In a report due to be presented to the Parliament on June 28, Prime Minister Irakli Kobakhidze describes the efforts to fulfill the government’s program from June 2023 to May 2024, covering Georgia’s foreign and security policy, conflict resolution and human rights, economic development and social development and human capital, and state governance. Striking the generally self-congratulatory tone, it omits the criticisms and shortfalls identified by the opposition, analysts, and international partners.


At the request of the Georgian Dream vice-speaker Nino Tsilosani, already a second journalist from the opposition-leaning Formula TV Sopho Gozalishvili has been banned from entering the legislative building for six months. MP Tsilosani demanded her accreditations be suspended after the journalist approached her even though she refused to answer her questions.
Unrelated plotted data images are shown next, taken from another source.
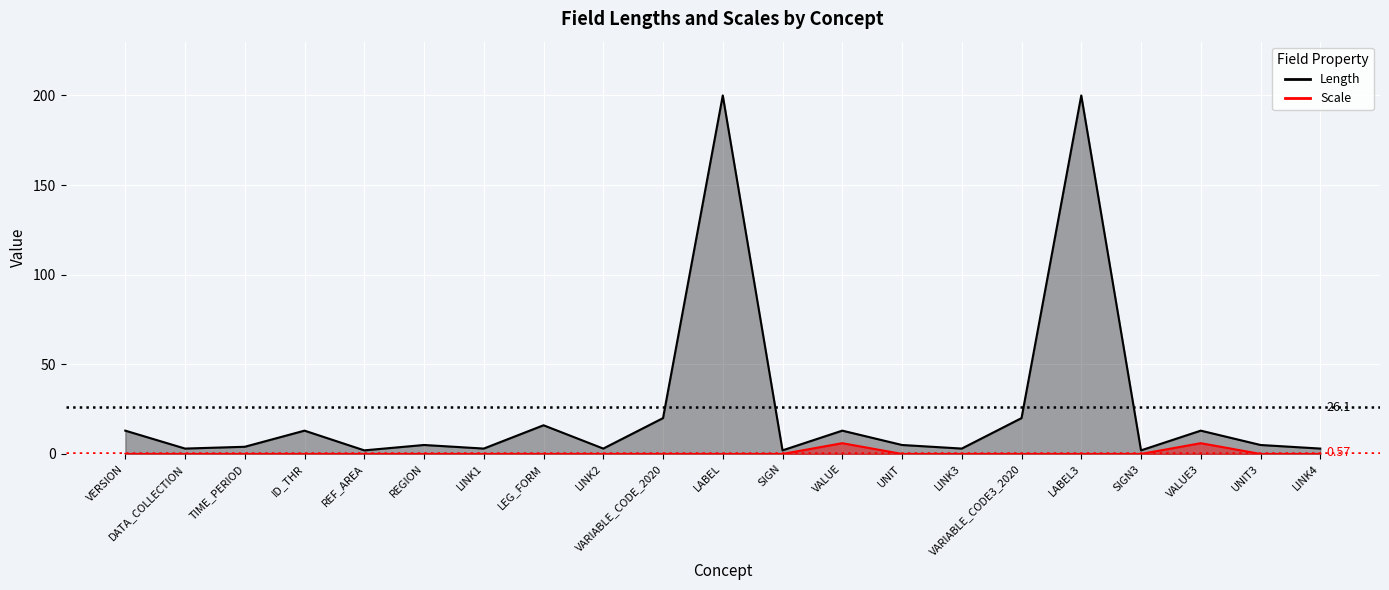

True or false: Scale and Length intersect in this chart.

False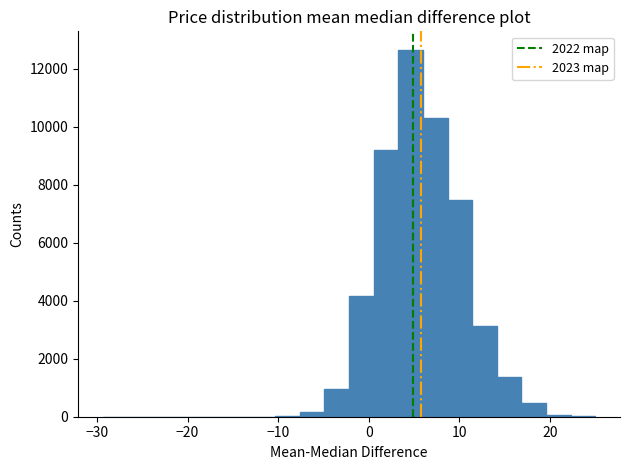

Around what value on the x-axis is the tallest bar? Give the approximate position of its centre, as read against the axis.

5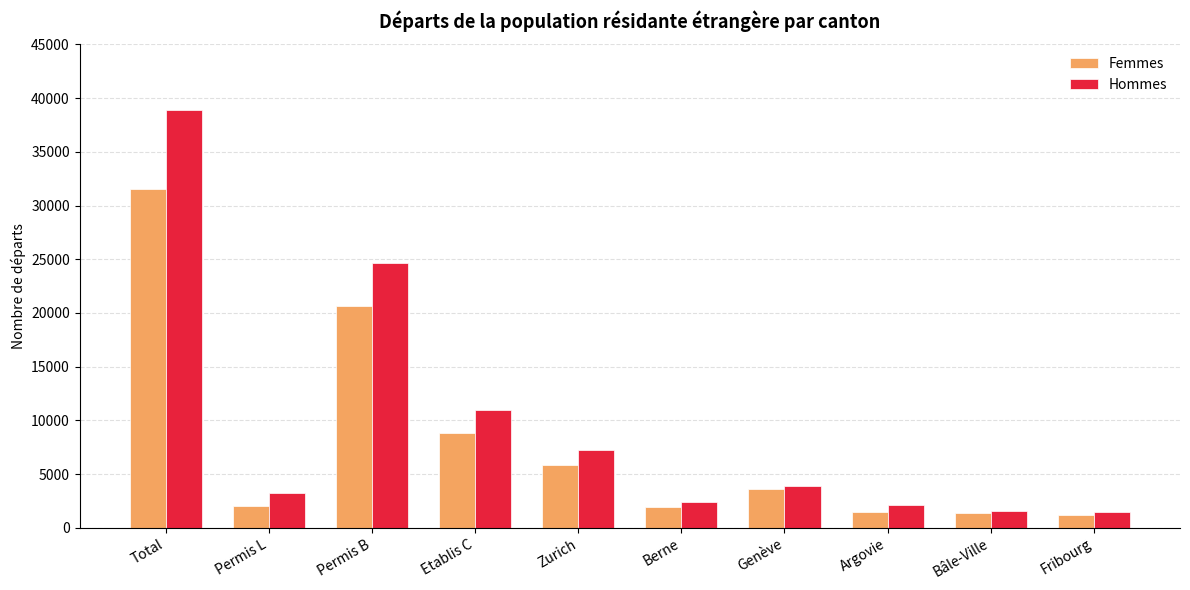

What is the difference between the maximum and minimum values in the Hommes series?

37347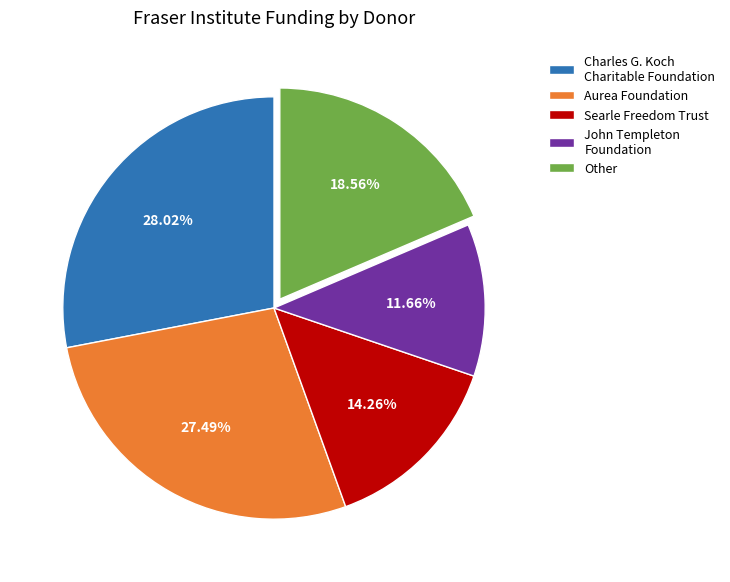

Which category has the smallest portion of the pie?

John Templeton Foundation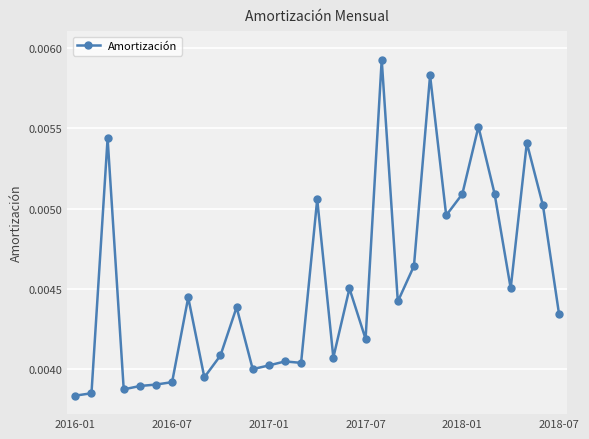

Count the values in the range 0 to 1.

31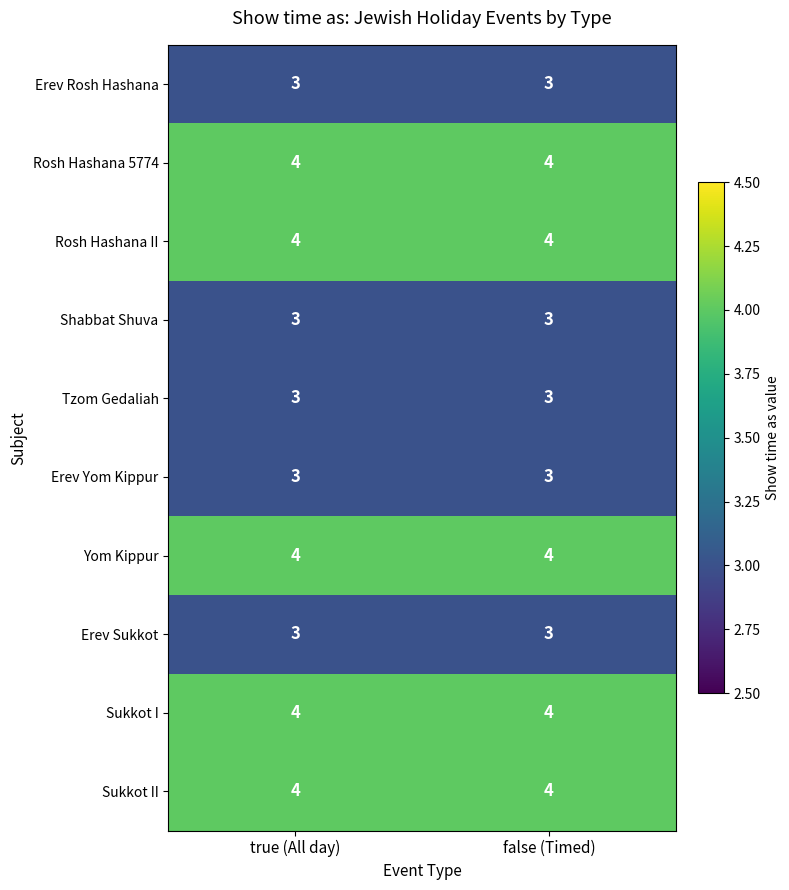

Reading left to right, what are all the values shown in this chart?

Erev Rosh Hashana: 3	3
Rosh Hashana 5774: 4	4
Rosh Hashana II: 4	4
Shabbat Shuva: 3	3
Tzom Gedaliah: 3	3
Erev Yom Kippur: 3	3
Yom Kippur: 4	4
Erev Sukkot: 3	3
Sukkot I: 4	4
Sukkot II: 4	4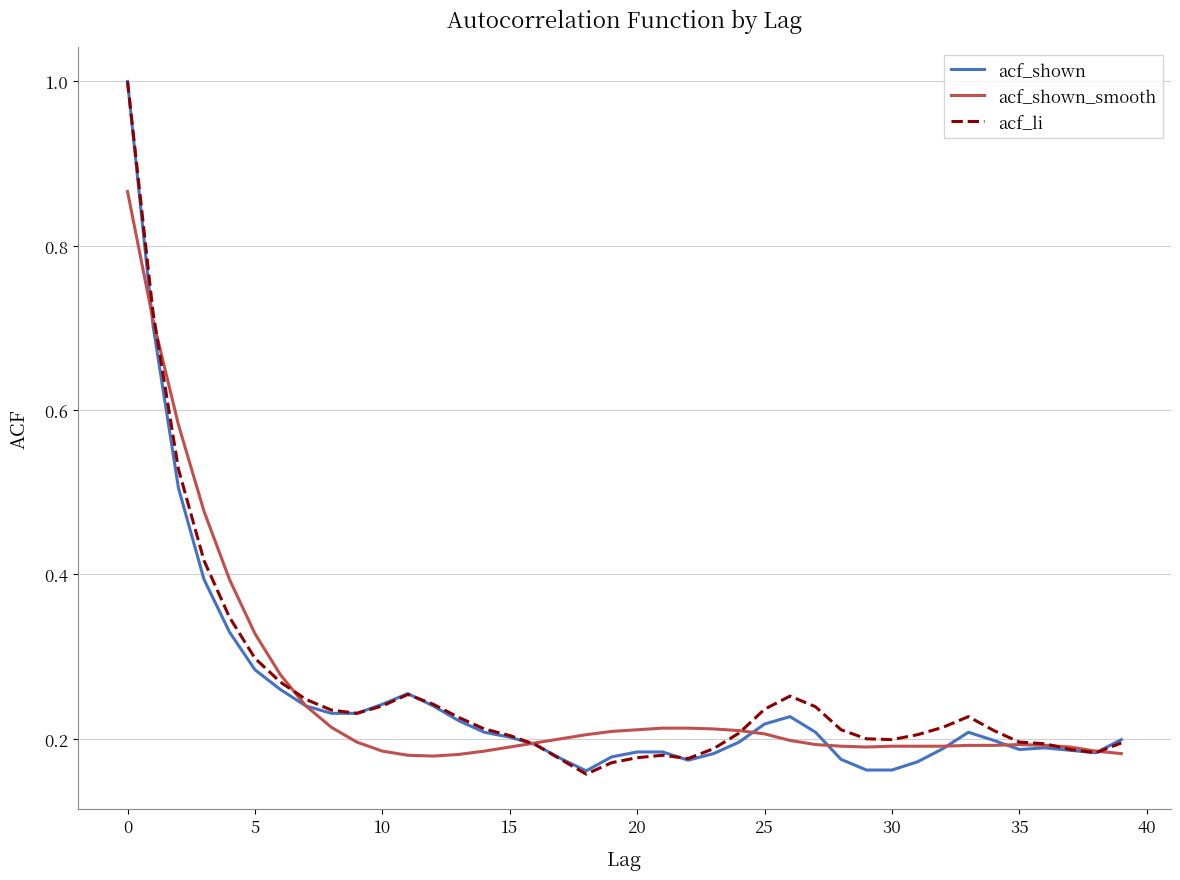

Is this an area chart (filled region under the line)?

No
A day earlier, a similar incident occurred when another journalist, Nini Balanchivadze of another opposition-leaning Mtavari TV, was banned from working in the parliament for one month.


On June 4, the United Nations General Assembly adopted a resolution reiterating the right of return of all displaced persons and refugees to Georgia’s Abkhazia and Tskhinvali Region/South Ossetia by a vote of 103 in favor, 9 against, and 52 abstentions. The number of votes in favor of the resolution increased from 100 to 103 countries compared to last year.


United States Commission on Security and Cooperation in Europe (Helsinki Commission) held a congressional hearing on the situation in Georgia, including the impact of the Kremlin-style foreign agents’ law, the shift in the country’s foreign policy, possible imposition of sanctions on GD officials and the importance of the upcoming parliamentary elections.


The United Kingdom has appointed Gareth Ward as His Majesty’s new Ambassador to Georgia, replacing Ambassador Mark Clayton. Ambassador Ward will take up his new post in August. Gareth Ward joined the Foreign and Commonwealth Office (FCDO) in 1996. He was the British Ambassador to Vietnam from August 2018 to July 2022.


Foreign Ministry confirmed to Civil.ge on June 3 that another Georgian fighter, Khvicha Gvirjishvili, was killed while fighting in Ukraine. Reportedly, Gvirjishvili was fighting in the vicinity of the Ukrainian city of Kharkiv. This latest casualty brings the unofficial death toll of Georgian citizens who have died fighting in Ukraine since the Russian invasion to 51.